Emily Cadotte, University of Western Ontario
Capital P Public Art is often vilified by critics and the masses alike for its perceived aesthetic failures—from the UK’s What’s That Thing competition awarded to the worst work of public art erected that year, to the colossal Monroe in Palm Springs dubbed #metooMarilyn, and the most infamous of all—Richard Serra’s 1981 Tilted Arc, deaccessioned less than a decade later in response to public outcry. On the other hand, “public art” continues to be billed within popular discourse as the most democratic form of art available. Definitions for this category of art production vary greatly. The most obvious commonality being assumptions about their display— which is to say, their siting within so-called accessible public space.

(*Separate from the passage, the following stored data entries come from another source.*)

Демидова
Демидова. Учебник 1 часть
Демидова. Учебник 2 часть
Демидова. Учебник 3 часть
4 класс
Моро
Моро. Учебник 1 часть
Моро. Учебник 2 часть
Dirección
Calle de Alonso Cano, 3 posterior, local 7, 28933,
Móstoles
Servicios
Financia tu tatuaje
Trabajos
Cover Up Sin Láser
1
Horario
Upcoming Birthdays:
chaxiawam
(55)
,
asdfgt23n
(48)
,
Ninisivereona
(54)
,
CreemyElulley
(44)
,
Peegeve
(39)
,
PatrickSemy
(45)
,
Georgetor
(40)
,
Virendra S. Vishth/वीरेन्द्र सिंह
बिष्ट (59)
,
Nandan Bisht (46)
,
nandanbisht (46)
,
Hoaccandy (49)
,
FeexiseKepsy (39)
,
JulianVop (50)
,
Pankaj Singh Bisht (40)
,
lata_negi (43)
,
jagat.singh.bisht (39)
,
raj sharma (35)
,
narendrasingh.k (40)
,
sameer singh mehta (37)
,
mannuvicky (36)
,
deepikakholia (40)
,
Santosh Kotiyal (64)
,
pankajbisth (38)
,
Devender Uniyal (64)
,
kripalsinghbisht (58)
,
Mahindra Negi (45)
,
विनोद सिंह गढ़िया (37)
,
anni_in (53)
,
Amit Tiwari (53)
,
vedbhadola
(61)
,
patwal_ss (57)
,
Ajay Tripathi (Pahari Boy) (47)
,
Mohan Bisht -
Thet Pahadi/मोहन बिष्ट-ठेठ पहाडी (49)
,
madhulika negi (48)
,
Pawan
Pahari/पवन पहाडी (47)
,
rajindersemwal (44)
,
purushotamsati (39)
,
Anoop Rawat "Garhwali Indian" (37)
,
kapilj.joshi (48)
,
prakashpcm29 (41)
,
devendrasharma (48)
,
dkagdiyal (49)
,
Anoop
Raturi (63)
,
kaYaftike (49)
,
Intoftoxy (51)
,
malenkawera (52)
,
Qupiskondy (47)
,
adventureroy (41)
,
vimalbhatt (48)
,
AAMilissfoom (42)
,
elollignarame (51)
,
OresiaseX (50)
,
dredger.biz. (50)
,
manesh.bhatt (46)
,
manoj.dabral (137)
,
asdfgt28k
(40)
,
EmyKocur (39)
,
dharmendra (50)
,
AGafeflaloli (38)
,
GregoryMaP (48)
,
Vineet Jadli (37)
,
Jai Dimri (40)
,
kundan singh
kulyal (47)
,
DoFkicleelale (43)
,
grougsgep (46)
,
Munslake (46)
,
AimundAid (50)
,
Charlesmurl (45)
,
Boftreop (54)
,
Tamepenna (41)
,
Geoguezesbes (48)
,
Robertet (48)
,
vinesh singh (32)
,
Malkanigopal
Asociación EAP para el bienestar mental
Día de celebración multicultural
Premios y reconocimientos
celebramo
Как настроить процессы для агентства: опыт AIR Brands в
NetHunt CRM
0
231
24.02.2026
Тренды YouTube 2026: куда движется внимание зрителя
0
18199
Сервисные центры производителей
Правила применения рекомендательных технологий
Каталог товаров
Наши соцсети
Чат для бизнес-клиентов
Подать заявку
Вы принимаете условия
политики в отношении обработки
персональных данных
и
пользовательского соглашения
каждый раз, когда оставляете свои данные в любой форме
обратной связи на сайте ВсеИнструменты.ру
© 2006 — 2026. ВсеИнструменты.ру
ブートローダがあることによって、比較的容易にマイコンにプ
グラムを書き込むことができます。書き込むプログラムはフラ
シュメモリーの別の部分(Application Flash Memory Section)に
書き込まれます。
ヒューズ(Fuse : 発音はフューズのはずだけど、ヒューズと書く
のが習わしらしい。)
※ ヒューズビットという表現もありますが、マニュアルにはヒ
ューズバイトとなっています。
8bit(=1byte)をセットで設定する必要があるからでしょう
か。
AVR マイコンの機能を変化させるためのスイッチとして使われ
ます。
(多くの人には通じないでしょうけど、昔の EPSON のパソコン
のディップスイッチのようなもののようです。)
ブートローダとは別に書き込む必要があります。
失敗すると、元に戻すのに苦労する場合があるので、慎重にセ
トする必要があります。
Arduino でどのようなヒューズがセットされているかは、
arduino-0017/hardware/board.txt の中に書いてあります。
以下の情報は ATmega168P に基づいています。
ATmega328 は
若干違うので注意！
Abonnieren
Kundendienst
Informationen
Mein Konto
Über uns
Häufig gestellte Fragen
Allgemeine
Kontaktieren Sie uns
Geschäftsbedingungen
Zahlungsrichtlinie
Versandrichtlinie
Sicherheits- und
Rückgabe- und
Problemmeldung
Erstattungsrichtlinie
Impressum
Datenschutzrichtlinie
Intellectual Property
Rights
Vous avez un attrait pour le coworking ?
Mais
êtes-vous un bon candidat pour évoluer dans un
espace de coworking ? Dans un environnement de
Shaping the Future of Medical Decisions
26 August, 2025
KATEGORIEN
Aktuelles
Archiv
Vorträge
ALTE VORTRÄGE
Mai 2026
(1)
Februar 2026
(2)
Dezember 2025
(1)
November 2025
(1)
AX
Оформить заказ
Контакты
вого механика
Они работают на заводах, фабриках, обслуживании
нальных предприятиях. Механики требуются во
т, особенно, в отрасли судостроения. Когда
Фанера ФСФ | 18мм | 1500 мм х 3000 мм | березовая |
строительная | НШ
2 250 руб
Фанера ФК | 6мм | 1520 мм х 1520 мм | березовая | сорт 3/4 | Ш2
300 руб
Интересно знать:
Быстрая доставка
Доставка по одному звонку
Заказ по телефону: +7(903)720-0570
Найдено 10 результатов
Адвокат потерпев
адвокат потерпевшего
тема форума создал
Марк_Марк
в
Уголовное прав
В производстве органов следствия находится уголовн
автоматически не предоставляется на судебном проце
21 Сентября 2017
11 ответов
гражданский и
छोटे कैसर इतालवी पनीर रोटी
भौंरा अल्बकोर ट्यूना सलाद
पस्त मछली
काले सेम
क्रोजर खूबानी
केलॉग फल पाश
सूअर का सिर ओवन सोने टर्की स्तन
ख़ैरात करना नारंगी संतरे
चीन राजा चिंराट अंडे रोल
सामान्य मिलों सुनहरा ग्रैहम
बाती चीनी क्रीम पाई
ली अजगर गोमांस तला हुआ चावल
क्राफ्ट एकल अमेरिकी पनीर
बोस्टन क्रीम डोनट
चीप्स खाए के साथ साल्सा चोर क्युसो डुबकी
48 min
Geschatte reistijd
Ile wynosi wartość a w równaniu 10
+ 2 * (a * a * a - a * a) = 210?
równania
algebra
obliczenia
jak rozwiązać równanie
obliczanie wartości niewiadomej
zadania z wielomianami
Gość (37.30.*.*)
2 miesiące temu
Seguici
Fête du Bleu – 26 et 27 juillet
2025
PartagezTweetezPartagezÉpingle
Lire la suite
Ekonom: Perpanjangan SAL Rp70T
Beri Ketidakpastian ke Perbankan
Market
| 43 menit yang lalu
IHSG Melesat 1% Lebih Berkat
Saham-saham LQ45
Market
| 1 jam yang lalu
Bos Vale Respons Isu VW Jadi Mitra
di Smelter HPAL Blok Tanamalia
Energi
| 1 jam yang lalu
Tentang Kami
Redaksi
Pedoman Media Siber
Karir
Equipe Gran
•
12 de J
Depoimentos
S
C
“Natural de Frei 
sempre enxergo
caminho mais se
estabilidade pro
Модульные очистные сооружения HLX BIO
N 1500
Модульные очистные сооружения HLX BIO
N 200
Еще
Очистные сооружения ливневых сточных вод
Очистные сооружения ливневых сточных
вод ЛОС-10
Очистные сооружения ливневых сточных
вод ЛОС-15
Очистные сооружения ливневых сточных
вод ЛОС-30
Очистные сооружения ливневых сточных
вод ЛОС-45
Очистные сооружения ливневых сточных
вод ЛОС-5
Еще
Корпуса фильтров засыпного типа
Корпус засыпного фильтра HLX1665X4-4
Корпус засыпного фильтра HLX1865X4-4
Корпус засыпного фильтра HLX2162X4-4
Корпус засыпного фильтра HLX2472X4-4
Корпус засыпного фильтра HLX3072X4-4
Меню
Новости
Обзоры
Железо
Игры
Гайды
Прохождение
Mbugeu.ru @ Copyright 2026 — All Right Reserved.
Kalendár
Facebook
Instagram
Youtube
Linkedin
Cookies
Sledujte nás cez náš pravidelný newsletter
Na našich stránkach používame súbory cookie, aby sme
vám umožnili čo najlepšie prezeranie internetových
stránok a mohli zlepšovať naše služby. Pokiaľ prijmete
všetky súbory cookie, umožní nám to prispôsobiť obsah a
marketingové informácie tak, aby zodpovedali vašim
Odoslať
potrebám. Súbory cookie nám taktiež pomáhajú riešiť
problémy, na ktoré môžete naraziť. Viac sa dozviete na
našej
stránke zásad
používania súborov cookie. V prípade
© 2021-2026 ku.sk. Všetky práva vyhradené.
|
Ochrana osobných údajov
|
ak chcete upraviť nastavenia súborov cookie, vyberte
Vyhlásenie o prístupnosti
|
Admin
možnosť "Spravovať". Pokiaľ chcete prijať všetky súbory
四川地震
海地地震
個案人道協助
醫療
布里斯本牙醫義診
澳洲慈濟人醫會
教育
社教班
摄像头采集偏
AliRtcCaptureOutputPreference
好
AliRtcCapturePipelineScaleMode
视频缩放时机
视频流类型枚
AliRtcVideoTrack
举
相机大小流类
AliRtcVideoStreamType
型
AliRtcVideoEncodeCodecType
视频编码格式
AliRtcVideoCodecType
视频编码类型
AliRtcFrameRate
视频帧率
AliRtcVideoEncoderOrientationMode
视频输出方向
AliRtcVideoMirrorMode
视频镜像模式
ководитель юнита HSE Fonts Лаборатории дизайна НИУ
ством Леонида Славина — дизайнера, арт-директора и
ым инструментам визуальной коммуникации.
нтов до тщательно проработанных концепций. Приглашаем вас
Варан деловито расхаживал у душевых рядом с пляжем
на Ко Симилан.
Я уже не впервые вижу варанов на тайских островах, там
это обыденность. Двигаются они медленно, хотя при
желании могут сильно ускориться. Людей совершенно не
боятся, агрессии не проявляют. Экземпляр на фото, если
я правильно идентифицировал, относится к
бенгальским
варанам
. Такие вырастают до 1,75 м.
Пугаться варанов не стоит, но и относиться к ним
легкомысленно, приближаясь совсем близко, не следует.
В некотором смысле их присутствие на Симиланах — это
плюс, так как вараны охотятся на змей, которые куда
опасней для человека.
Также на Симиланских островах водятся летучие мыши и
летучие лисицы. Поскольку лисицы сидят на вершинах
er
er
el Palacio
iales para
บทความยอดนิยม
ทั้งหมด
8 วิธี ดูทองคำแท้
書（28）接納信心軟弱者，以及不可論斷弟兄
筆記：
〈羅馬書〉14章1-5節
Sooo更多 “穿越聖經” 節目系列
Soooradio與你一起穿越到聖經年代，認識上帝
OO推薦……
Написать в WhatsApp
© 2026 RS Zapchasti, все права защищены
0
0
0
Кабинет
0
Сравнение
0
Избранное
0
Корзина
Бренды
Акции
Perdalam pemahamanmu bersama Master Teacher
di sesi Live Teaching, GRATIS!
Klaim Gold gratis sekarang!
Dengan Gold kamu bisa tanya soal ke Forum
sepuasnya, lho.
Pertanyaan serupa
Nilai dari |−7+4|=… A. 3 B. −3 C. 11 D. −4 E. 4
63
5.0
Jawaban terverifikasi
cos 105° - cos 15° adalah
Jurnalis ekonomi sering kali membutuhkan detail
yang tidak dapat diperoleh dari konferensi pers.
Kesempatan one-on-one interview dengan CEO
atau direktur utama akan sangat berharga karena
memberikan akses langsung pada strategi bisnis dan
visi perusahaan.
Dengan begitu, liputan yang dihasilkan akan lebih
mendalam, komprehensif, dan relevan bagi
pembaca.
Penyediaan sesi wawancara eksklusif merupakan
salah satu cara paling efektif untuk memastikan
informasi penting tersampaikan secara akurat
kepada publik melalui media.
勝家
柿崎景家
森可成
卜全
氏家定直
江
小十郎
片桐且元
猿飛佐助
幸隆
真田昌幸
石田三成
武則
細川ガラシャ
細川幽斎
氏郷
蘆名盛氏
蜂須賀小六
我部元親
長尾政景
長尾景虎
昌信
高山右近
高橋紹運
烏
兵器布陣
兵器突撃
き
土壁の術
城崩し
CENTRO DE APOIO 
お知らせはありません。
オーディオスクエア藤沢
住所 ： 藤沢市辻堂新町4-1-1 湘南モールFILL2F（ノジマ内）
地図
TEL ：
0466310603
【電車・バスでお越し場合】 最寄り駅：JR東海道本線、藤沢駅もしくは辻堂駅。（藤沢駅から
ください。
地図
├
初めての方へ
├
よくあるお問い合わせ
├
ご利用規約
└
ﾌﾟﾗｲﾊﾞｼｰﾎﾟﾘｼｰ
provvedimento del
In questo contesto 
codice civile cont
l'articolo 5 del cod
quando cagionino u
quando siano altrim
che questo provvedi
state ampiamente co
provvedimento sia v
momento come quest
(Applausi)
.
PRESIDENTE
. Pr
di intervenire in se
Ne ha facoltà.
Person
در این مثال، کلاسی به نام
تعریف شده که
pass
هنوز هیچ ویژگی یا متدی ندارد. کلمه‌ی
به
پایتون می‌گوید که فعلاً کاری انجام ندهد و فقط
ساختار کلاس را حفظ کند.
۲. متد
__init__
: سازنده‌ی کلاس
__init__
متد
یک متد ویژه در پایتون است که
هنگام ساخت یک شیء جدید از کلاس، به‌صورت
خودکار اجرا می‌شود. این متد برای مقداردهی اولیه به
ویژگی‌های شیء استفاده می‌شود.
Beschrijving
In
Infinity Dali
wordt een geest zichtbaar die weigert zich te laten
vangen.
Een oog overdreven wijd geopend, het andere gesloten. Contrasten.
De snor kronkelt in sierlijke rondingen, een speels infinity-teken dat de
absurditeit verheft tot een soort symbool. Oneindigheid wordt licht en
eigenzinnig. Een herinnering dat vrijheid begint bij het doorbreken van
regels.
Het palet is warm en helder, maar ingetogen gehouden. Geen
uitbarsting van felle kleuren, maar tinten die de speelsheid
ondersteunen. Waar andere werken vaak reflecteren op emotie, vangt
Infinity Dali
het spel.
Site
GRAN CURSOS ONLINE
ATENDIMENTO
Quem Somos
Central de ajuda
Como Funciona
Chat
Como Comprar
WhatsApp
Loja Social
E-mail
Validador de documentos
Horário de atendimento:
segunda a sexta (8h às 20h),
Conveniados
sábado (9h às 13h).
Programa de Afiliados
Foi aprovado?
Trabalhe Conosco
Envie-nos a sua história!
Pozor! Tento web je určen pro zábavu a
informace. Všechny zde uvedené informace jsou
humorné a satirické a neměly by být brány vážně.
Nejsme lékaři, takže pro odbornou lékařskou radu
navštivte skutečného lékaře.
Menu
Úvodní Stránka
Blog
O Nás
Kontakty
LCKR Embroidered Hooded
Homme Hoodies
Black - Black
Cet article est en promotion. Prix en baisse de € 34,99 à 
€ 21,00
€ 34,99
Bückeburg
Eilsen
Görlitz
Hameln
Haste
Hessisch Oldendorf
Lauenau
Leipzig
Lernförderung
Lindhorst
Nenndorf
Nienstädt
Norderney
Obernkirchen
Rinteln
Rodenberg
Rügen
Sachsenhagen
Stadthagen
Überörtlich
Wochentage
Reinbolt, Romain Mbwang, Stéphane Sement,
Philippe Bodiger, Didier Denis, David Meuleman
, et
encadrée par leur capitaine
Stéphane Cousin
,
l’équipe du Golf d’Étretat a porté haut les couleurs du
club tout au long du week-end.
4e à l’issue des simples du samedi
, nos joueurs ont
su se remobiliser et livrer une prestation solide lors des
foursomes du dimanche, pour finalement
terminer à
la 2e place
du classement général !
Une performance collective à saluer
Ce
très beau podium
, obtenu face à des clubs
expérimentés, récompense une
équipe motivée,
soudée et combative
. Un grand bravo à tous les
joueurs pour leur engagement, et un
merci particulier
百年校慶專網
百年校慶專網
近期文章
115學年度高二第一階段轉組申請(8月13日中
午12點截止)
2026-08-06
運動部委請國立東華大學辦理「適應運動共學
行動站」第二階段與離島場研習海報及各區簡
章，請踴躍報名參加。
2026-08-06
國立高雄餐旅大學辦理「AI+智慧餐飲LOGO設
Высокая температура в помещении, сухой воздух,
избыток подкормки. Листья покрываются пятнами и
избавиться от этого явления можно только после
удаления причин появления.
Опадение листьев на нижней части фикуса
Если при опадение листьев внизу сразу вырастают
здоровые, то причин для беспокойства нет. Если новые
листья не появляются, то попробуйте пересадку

This paper makes the case that—questions of aesthetic merit aside—there is little to no good public art for the simple fact that it doesn’t truly exist. All public art within the neoliberal state is inherently anti-public, the smiling face of surveillance capital and a justification for the expansion of monopolistic real estate development. The installation of expensive artworks in outdoor public space necessitates additional security around their sites, often rendering them unusable for communities who are disproportionately surveilled. Andrea Fraser asserted over a decade ago in her post-Occupy article L’1% C’est Moi that the art world, public as much as private, has become completely coopted by investment capital, perhaps beyond repair. It’s ironic to see this claim made most insidious in a milieu whose title contains the promise of collectivity and democracy through publicness. But even this commendable goal of democracy through public art teeters dangerously towards an imposition of a singular vision, often rendering it what cultural critic Adrian Parr has identified as fascistic monuments. Which begs the question, is quantity of public exposure the be-all end-all goal for the contemporary public art object? Or might there be a necessary exclusion for public art to reinvigorate pluralism to our quietly disappearing public spaces?